No private company was able and willing to moderate Partners' ambitions. Blue Cross, which now controls 60 percent of the health insurance market, was best positioned to do so but flinched at the possibility of a public tangle. As former Blue Cross executive Peter Meade said at a meeting of company executives in 2000 at which some urged a tougher stand against Partners: "Excuse me, did anyone here save anyone's life today? We are a successful business up against people that save people's lives. It's not a fair fight..."
Today Partners dominates what was once one of the most competitive healthcare markets in the world, with a hospital and physician network big enough to overwhelm competitors and intimidate insurers.
Many hospitals lose money, and consolidation can sometimes be the most effective way to resolve inefficiencies in the system. But not so in the case of Partners, where the merged behemoth used its market power to preserve its redundancies and build massive, billion-dollar additions to its already extensive facilities. (The photo above is of Mass General's latest expansion.)

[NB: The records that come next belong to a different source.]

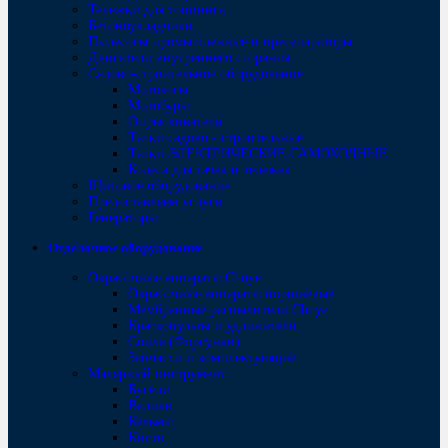
Тележки для топпинга
Бетоноукладчики
Пылесосы промышленные и пресепараторы
Двигатели внутреннего сгорания
Садово-строительное оборудование
Мотокосы
Мотобуры
Опрыскиватели
Тачки садово - строительные
Тачки ЭЛЕКТРИЧЕСКИЕ САМОХОДНЫЕ
Колеса для тачек и тележек
Щитовое оборудование
Предоставляем услуги
Генераторы
Отделочное оборудование
Окрасочные аппараты Chnye
Окрасочные аппараты поршневые
Мембранные распылители Chnye
Краскопульты и удлинители
Сопла (Форсунки)
Запчасти и комплектующие
Малярный инструмент
Бугели
Валики
Кельмы
Кисти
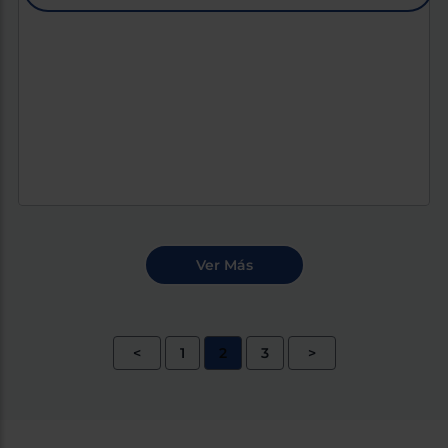
<
1
2
3
>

In recent years, antitrust lawsuits against hospital mergers have mostly failed in the courts. Judges, perceiving hospitals as sympathetic citadels of healing and hope, are less suspicious of their anticompetitive tendencies. If judges interpret the “market” of a hospital broadly (say, by defining Mass General’s market as the entire state instead of the city of Boston), they can convince themselves that these hospitals have more competitors than they actually do. Will Partners gain an equally sympathetic hearing?
The Republican approach to health care reform has focused almost exclusively on the way we pay for insurance. There is no doubt that this is an important aspect of reform. But a free market for health insurance means little if there isn’t also a free market for health care. Real reform will need to address both sides of the equation.